→ **PROBLEM**
Reproduce the text lines of the data below verbatim, leaving out the pictures.

:: SUPPLIED INFORMATION

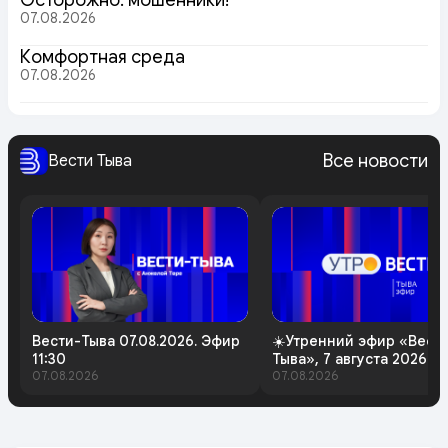
07.08.2026
Комфортная среда
07.08.2026
Все новости
Вести Тыва
Вести-Тыва 07.08.2026. Эфир
☀️Утренний эфир «Вест
11:30
Тыва», 7 августа 2026 г
07.08.2026
07.08.2026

::::

→ **EXERCISE SOLUTION**
07.08.2026
Комфортная среда
07.08.2026
Все новости
Вести Тыва
Вести-Тыва 07.08.2026. Эфир
☀️Утренний эфир «Вест
11:30
Тыва», 7 августа 2026 г
07.08.2026
07.08.2026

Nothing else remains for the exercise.